All sensation is open to tremendous deviation from person to person, not just pain. To someone who has suffered sexual abuse, a gentle touch can set off alarm and panic (as respondent Scott Masterton noted). Sex itself can be pleasurable, painful, or neutral to the same person at different times. So there is no simple physical explanation, in terms of signals traveling along the nervous system, that will ever comprehend the true nature of even something as basic as pain.

Another respondent, Syamala, who works with computers, suggests that the brain is like hardware that processes software from another source. That source could be mind, soul, the subtle body, or something else. Whatever name it goes by, the software is in control, using the brain for its own purposes. Does this take us a step further in understanding pain?

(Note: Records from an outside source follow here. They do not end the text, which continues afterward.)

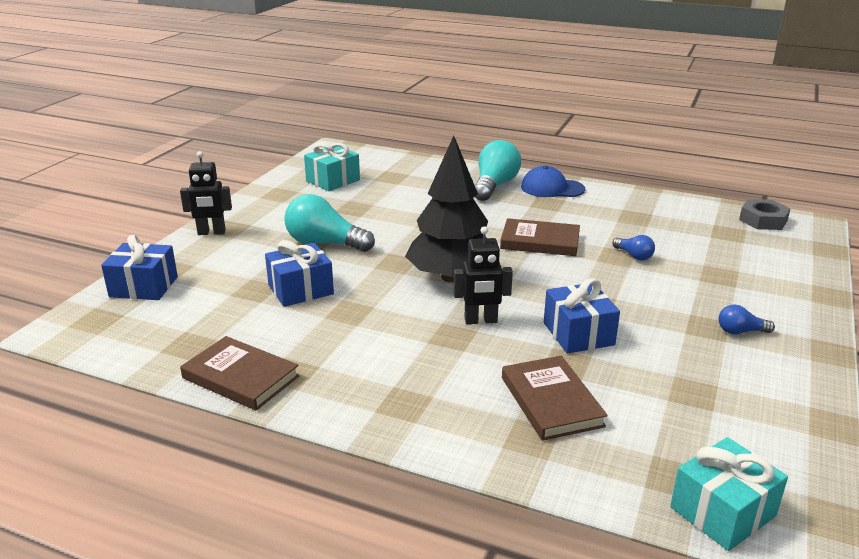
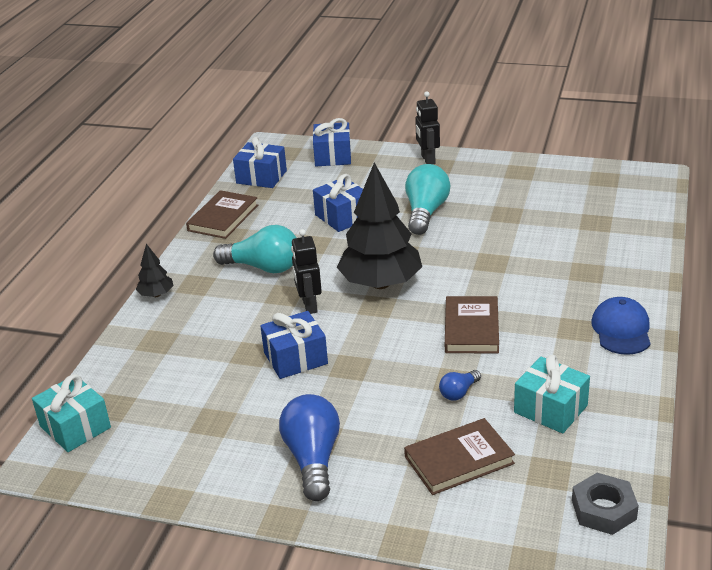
camera: 85 degrees right, 5 degrees up
(149, 342) = (261, 177): none -> blue gift
(333, 180) = (566, 192): turquoise gift -> turquoise gift (550, 409)
(418, 440) = (156, 295): none -> black tree
(494, 186) = (606, 289): turquoise light bulb -> turquoise light bulb (263, 267)
(551, 401) = (198, 348): brown book -> brown book (459, 460)
(740, 331) = (313, 459): blue light bulb -> blue light bulb, size x2.02

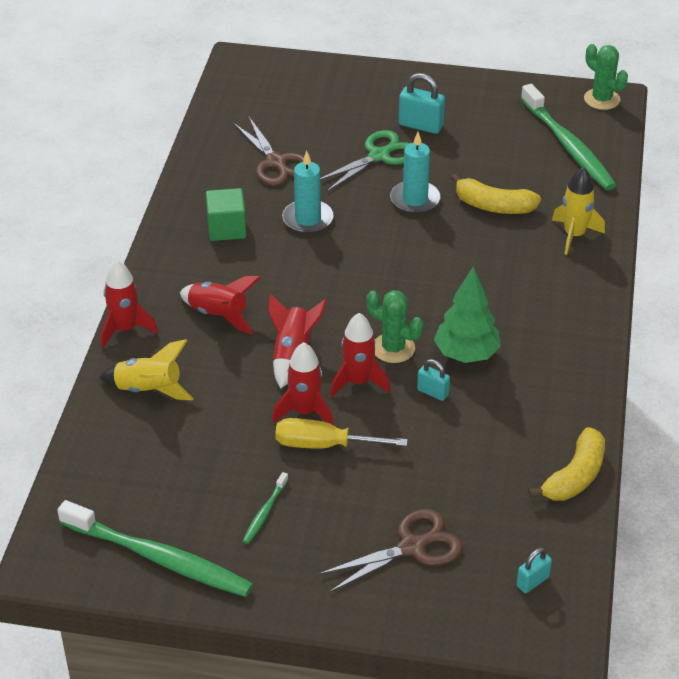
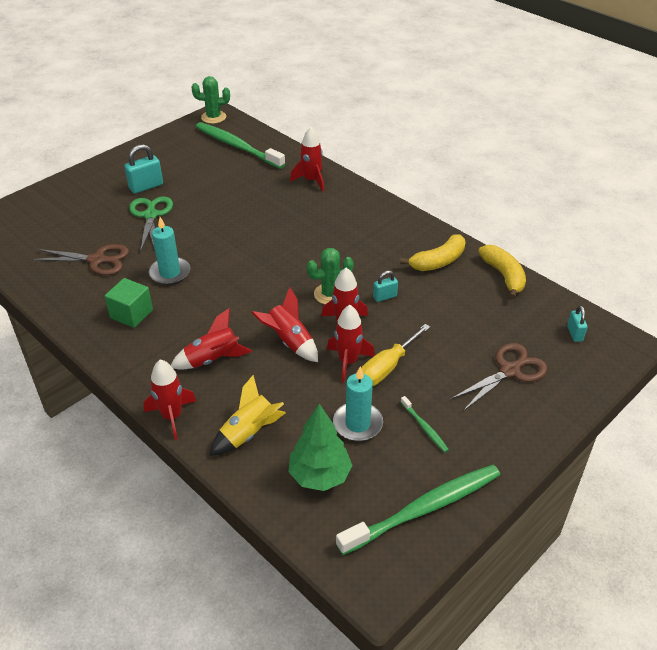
camera: 55 degrees left, 0 degrees up
(412, 547) = (509, 371): brown scissors -> brown scissors turned 45 degrees clockwise
(415, 200) = (209, 221): turquoise candle -> turquoise candle (357, 424)
(466, 354) = (366, 267): green tree -> green tree (320, 476)
(493, 206) = (252, 195): yellow banana -> yellow banana (438, 261)
(568, 146) = (237, 146): green toothbrush -> green toothbrush turned 150 degrees counterclockwise
(574, 235) = (311, 180): yellow rocket -> red rocket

In one sense it does. Pain isn't a thing, it's an experience. Like all experiences it has two sides, objective and subjective. The objective side (hardware) is shared by most people without variation -- that is, two brains process signals more or less alike. The subjective side (software) is uniquely programmed for each individual. It would appear that there is no need for software to be shared at all. A sado-masochist is free to convert torment into pleasure, a drug addict is free to convert pleasure into torment.

So far, the hardware-software analogy works, but there is a sudden breakdown with the emergence of a mystifying fact: Experience changes the brain. The notion that we all share the same hardware is simply inadequate, for one sees extremely altered brain activity after emotional traumas; different activity between criminals and ordinary people; between people who are more emotional than rational and vice versa. In addition, the billions of dendrites, or nerve branches, connecting each brain cell are totally unique from one person to the next. What makes them take on their unique pattern is experience (and probably genes, also).

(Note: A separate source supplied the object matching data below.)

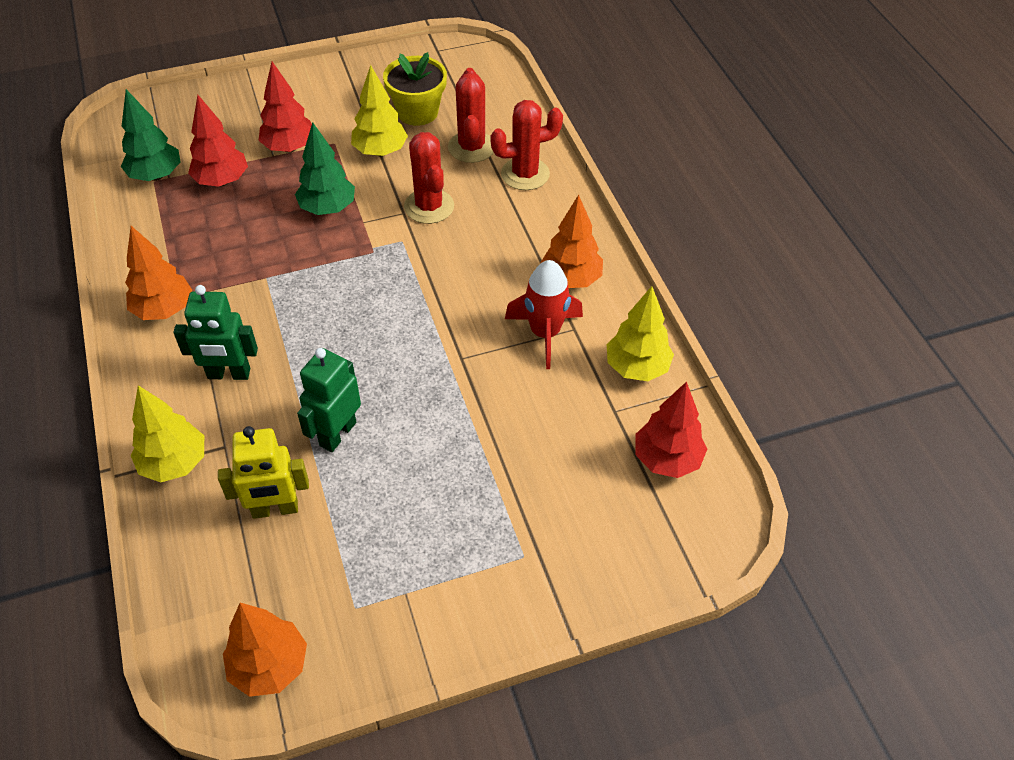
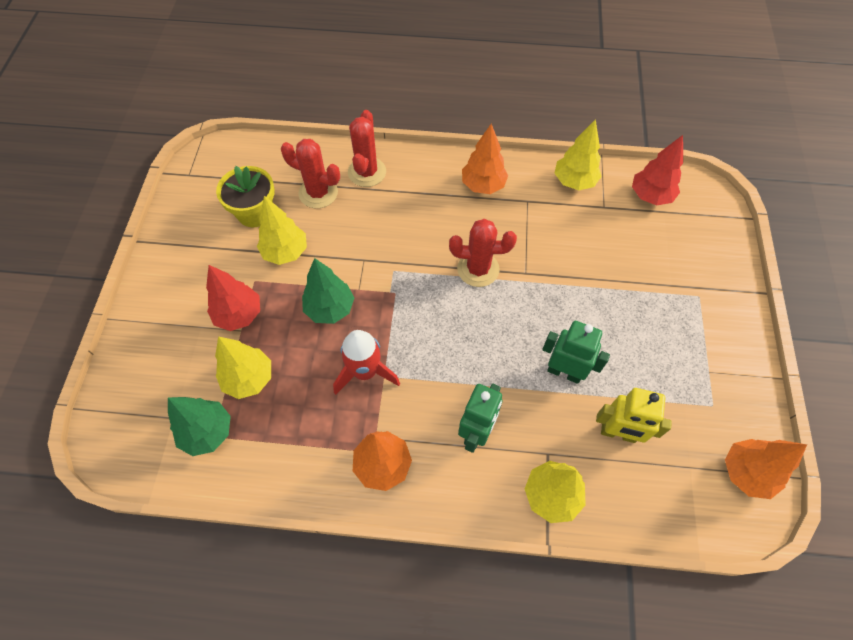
camera: 65 degrees left, 10 degrees up
(222, 181) = (249, 379): red tree -> yellow tree
(275, 509) = (618, 433): yellow robot -> yellow robot turned 90 degrees clockwise
(337, 434) = (564, 372): green robot -> green robot turned 150 degrees clockwise
(429, 206) = (367, 241): red cactus -> red cactus (478, 269)
(545, 333) = (525, 218): red rocket -> red rocket (365, 372)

So we cannot separate a conscious mind from an unconscious brain. And we cannot give primacy to the physical brain over the non-physical mind. Just as the observer and the observed are intimately related in quantum physics, using your brain makes you both its observer and the thing observed, your mind uses the brain to know itself. A moment of insight, for example, requires the brain to function properly, since insights consist of thoughts, but left to itself, no brain would have any insight -- it would just do what it does, which is electro-chemical processing.

Neurology concerns itself with physical activity. If a person is depressed, it can be shown that too much serotonin is reabsorbed in the synaptic gap, and therefore by inhibiting this "reuptake," the brain can be rebalanced, with the result that the person reports no longer feeling depressed. But it depressed patients can be cued by couch therapy, that is, by talking to them. Experience changes serotonin levels. If you are depressed because you think your girlfriend no longer loves you, hearing her say "I love you" with emotional conviction can cure your depression in an instant.

So, if the mind isn't using the brain, and the brain isn't using itself (a statement most neurologists would disagree with) who is using the brain? The best answer, I think, is "the self." The self is in the brain, outside it, and in between. It is a person but also a process, a history but also in the present (and projecting the future). The self is the same as the experiencer, and once we understand it better, we will know a great deal more about metaphysics and its living connection to the physical world.

In the end, no one is using the brain. The self is interacting with itself, creating experience and then entering into experience to see what it feels like.